PROBLEM DETAILS: Exact duplicates of all the records are needed.

#### PROVIDED MATERIAL

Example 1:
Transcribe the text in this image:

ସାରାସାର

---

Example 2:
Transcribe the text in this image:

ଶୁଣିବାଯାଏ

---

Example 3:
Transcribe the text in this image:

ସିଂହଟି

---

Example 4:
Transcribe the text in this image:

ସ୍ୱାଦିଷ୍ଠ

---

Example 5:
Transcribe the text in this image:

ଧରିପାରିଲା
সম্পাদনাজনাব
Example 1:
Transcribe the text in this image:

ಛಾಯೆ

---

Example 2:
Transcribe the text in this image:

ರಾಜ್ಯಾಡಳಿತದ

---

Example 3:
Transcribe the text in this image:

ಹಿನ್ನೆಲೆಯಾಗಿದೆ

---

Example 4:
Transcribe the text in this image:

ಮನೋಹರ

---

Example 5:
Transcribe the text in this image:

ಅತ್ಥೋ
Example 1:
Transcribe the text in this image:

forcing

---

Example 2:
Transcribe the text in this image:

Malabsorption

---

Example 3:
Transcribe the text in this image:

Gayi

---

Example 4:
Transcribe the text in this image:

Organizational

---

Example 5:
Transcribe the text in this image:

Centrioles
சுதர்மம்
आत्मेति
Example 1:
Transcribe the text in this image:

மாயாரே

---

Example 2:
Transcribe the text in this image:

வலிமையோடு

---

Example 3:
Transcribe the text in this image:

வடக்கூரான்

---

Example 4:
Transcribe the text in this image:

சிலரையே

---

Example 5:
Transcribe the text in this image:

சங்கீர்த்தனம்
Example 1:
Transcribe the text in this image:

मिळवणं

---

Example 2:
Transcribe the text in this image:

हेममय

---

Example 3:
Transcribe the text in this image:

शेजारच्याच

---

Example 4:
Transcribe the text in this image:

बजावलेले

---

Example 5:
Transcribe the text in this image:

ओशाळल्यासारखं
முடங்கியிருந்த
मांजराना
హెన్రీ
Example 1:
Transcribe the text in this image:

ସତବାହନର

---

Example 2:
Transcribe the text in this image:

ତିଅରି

########

RESULT BELOW:
Example 1:
Transcribe the text in this image:

ସାରାସାର

---

Example 2:
Transcribe the text in this image:

ଶୁଣିବାଯାଏ

---

Example 3:
Transcribe the text in this image:

ସିଂହଟି

---

Example 4:
Transcribe the text in this image:

ସ୍ୱାଦିଷ୍ଠ

---

Example 5:
Transcribe the text in this image:

ଧରିପାରିଲା
সম্পাদনাজনাব
Example 1:
Transcribe the text in this image:

ಛಾಯೆ

---

Example 2:
Transcribe the text in this image:

ರಾಜ್ಯಾಡಳಿತದ

---

Example 3:
Transcribe the text in this image:

ಹಿನ್ನೆಲೆಯಾಗಿದೆ

---

Example 4:
Transcribe the text in this image:

ಮನೋಹರ

---

Example 5:
Transcribe the text in this image:

ಅತ್ಥೋ
Example 1:
Transcribe the text in this image:

forcing

---

Example 2:
Transcribe the text in this image:

Malabsorption

---

Example 3:
Transcribe the text in this image:

Gayi

---

Example 4:
Transcribe the text in this image:

Organizational

---

Example 5:
Transcribe the text in this image:

Centrioles
சுதர்மம்
आत्मेति
Example 1:
Transcribe the text in this image:

மாயாரே

---

Example 2:
Transcribe the text in this image:

வலிமையோடு

---

Example 3:
Transcribe the text in this image:

வடக்கூரான்

---

Example 4:
Transcribe the text in this image:

சிலரையே

---

Example 5:
Transcribe the text in this image:

சங்கீர்த்தனம்
Example 1:
Transcribe the text in this image:

मिळवणं

---

Example 2:
Transcribe the text in this image:

हेममय

---

Example 3:
Transcribe the text in this image:

शेजारच्याच

---

Example 4:
Transcribe the text in this image:

बजावलेले

---

Example 5:
Transcribe the text in this image:

ओशाळल्यासारखं
முடங்கியிருந்த
मांजराना
హెన్రీ
Example 1:
Transcribe the text in this image:

ସତବାହନର

---

Example 2:
Transcribe the text in this image:

ତିଅରି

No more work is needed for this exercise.